本研究應用二氧化鈦（TiO2） 奈米粒子在廢水和揮發性有機化合物（VOCs） 煙氣處理設備. 利用異丙醇鈦為前驅體，成功合成了二氧化鈦（TiO2）光催化氧化應用納米粒子. 通過浸塗將此納米顆粒塗覆到金屬基材上. 本研究分析及改進了塗層均勻性，金屬基材上的粘附性和其他特性. 測量亞甲基藍(Methylene blue) 以及乙醛(acetaldehyde) 去除以評估二氧化鈦塗層的光催化活性.新塗覆的基材用於亞甲基藍去除，60％染料去除掉. 經過多次重複測量，這表明該催化劑中毒MB去除率減少到45％. 對於長期應用，催化劑需要清潔和再生，為實現穩定的VOC去除性能. 因此，開發並研究了一些催化劑再生技術. 新塗覆的基材除去高達99％的乙醛.通過適當的再生步驟中，去除效率在重複幾次之後維持在97.56％.本研究結果表明催化劑再生方法有助於降低催化劑表面劣化的影響，此可能是長期應用的主要挑戰.
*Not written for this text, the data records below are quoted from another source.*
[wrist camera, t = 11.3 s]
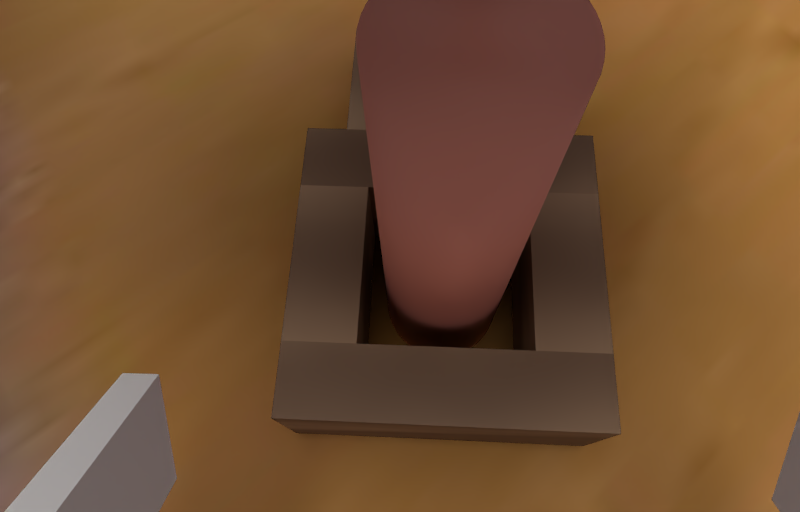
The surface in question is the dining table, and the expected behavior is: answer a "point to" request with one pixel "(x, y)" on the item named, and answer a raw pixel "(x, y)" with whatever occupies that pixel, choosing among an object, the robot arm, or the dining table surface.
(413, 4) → the peg
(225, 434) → the dining table surface
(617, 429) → the awning socket
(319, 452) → the dining table surface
In this study, the titanium dioxide (TiO2) nanoparticles were applied in wastewater and volatile organic compounds (VOCs) flue gas treatment equipment. TiO2 based nanoparticle for photocatalytic oxidation application were successfully synthesized using the titanium isopropoxide as precursor. These nanoparticles were coated to metal substrate through dip coating. The coating uniformity, adhesion on metallic substrate, and other characteristics were analyzed and improved. Methylene blue (MB) removal and acetaldehyde removal were measured to evaluate photocatalytic activity performance of the TiO2 coating. The freshly coated substrate was used for MB removal with 60% dye removal. However, MB removal rate were reduced to 45% after several measurement repetitions, which indicates the catalyst poisoning. For the long term application, the catalyst needs to be cleaned and regenerated in order to achieve stable VOCs removal performance. Thus, some catalyst regeneration techniques were developed and studied thoroughly. The freshly coated substrate removed up to 99% of acetaldehyde. Through a proper regeneration step, the removal efficiency was maintained at 97.56% after several repetitions. This result showed that catalyst regeneration method helps reduce the effects of catalyst surface deterioration which can be a major challenge for long term application.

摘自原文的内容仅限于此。